Shared Accommodation 101: What types of shared accommodation are out there?
You on the verge of becoming an independent person and wish to live on your own; you just got your first job outside your hometown; these are the reason that introduce you to the world of renting homes. But where to start? What to look for? We want to start off this blog with a little introduction for shared accommodation. What types are out there? What to look for? How to choose the right one for you?
Types of Shared Accommodation
These are some of the types of shared accommodation available:
Type 1: Flat/ Home
Flat / house share
Many people decide to join forces and rent a flat or a house together. This does not necessarily mean that the group of people renting the home know each other, actually in most cases, the group is consisted of strangers, a topic that we will talk about in the future [choosing the right flatmate].
When becoming sharers under a joint tenancy, you will officially be jointly and severally liable which means that you will be responsible for the rent payments and other obligations. We suggest when signing the tenant contract, all shares should put their signature on it, so that everyone can have equal responsibilities.
Another thing that we want to address is when one of the tenants wants to leave. It is normally for the person who leaves to give a notice and, if following the unwritten rule of shared accommodation, to find his replacement himself. Landlords usually tend to resign the contracts with the new tenant involved so this will not mean any trouble for anyone.
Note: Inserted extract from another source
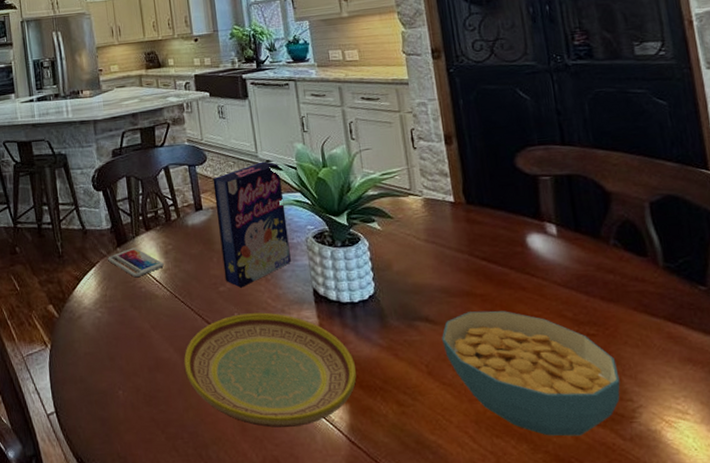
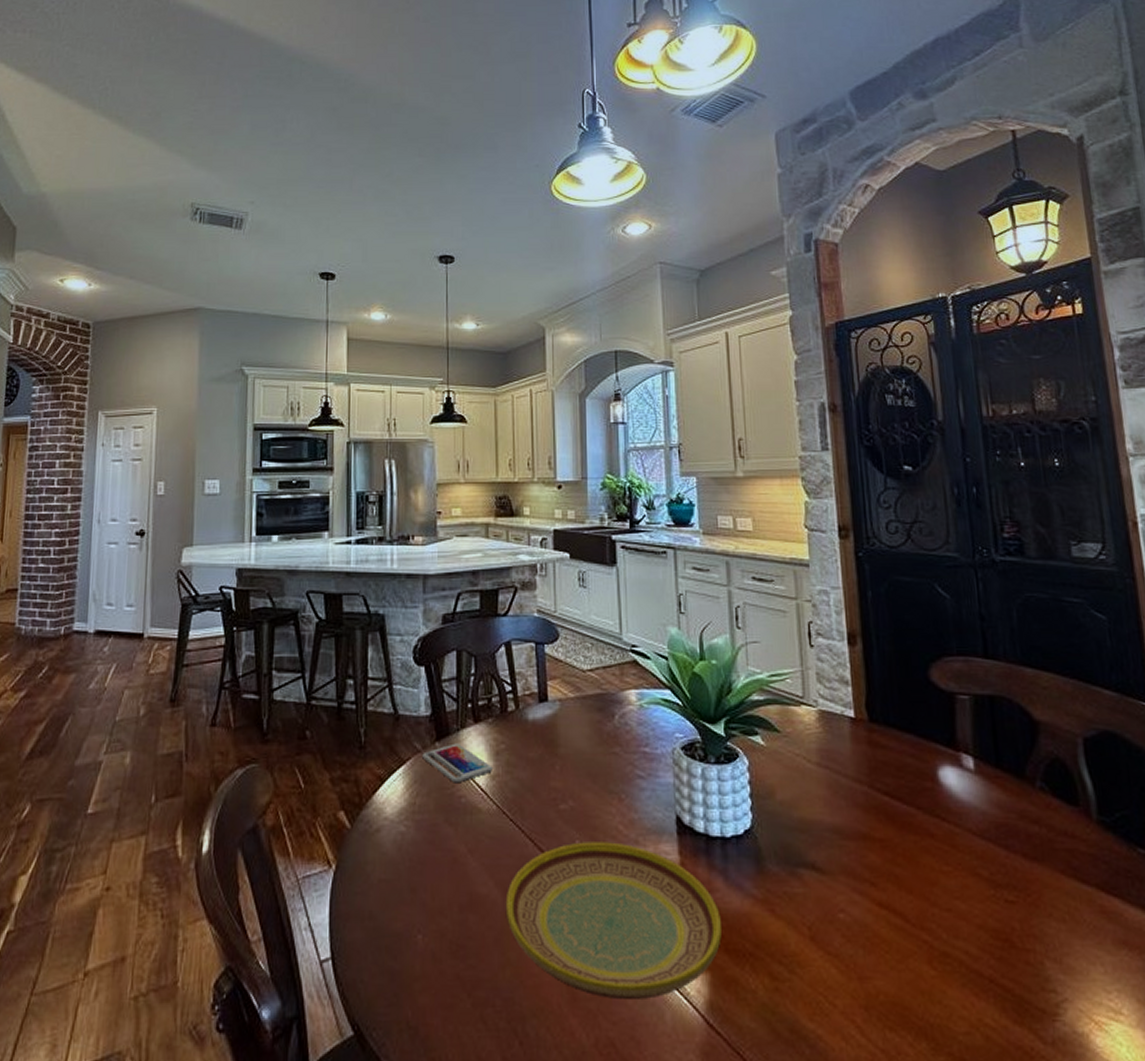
cereal box: present [213,161,291,288] -> none [564,646,652,807]
cereal bowl: present [442,310,620,437] -> none [830,860,1043,1035]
Type 2: Rooms to let (no landlord)
You will find this type in the ads described as “ROOM TO LET”. This is the way if you want total independence and privacy in your place. Each tenant gets his own room, and the number of tenants
is set by the number of rooms the home has.
There are couple pro and cons that come in the package. Having your own room is an advantage. You will also sign a contract regarding yours and yours alone room. What the other tenants do in their rooms will not mind you.
A major disadvantage is that you as a tenant have no vote in choosing the other tenants. However, most landlords will choose decent people that are responsible in any way, so it might be safe to assume that this will not be a problem. However, the landlord will not care if your flatmate don’t have the same interests as you.
Type 3: Rooms to let (with landlord)
Many families have bigger houses in which they have spare room. It is common, for example an older couple, to rent a room or two to tenants. Of course major disadvantage in this type of rental is that you live with the landlord. This might result in feeling uncomfortable doing things that you might have done living alone, having bigger responsibility not just towards your room but the whole house as well.
A Few Last Words…
To sum up, there are other types of shared accommodations, ones that might not be legal or not permitted without agreement with the landlord [such as “Sublet” where two people rent a three room apartment and then rent the third room for their own profit]. However, overall, these are the types of rentals you might come across when searching one for yourself.